> **ACTION ITEM**:
The lines to copy run from the one containing "Dieser Schlingerkur" to the end of the listing. Please write them out exactly, minus the pictures.
[[ EXCERPTED RECORDS, beginning ]]
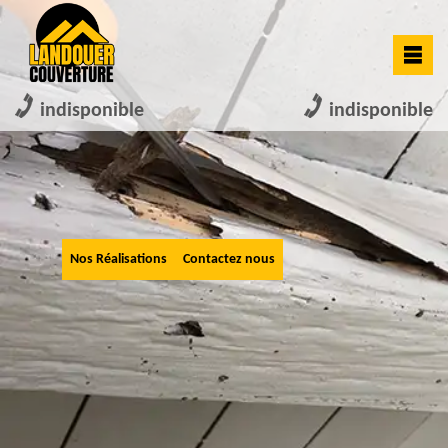
indisponible
indisponible
Nos Réalisations
Contactez nous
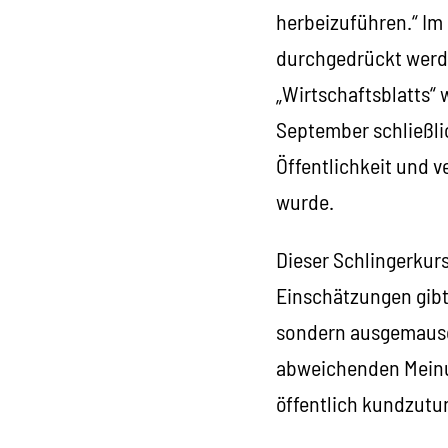
herbeizuführen.“ Im
durchgedrückt werden
„Wirtschaftsblatts“
September schließli
Öffentlichkeit und 
wurde.
Dieser Schlingerkur
Einschätzungen gibt.
sondern ausgemausch
abweichenden Meinun
öffentlich kundzutu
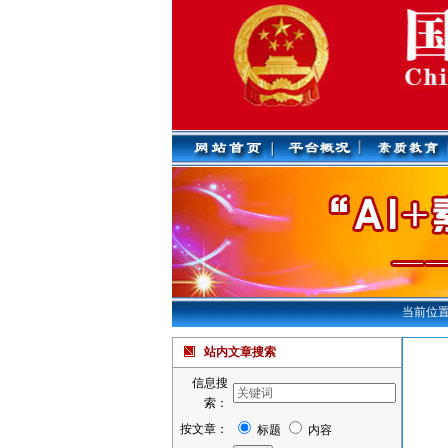
当前位置
站内文章搜索
信息搜
索：
按文章：
标题
内容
[[ EXCERPTED RECORDS, end ]]
> **RESPONSE BELOW**:
Dieser Schlingerkur
Einschätzungen gibt.
sondern ausgemausch
abweichenden Meinun
öffentlich kundzutu
当前位置
站内文章搜索
信息搜
索：
按文章：
标题
内容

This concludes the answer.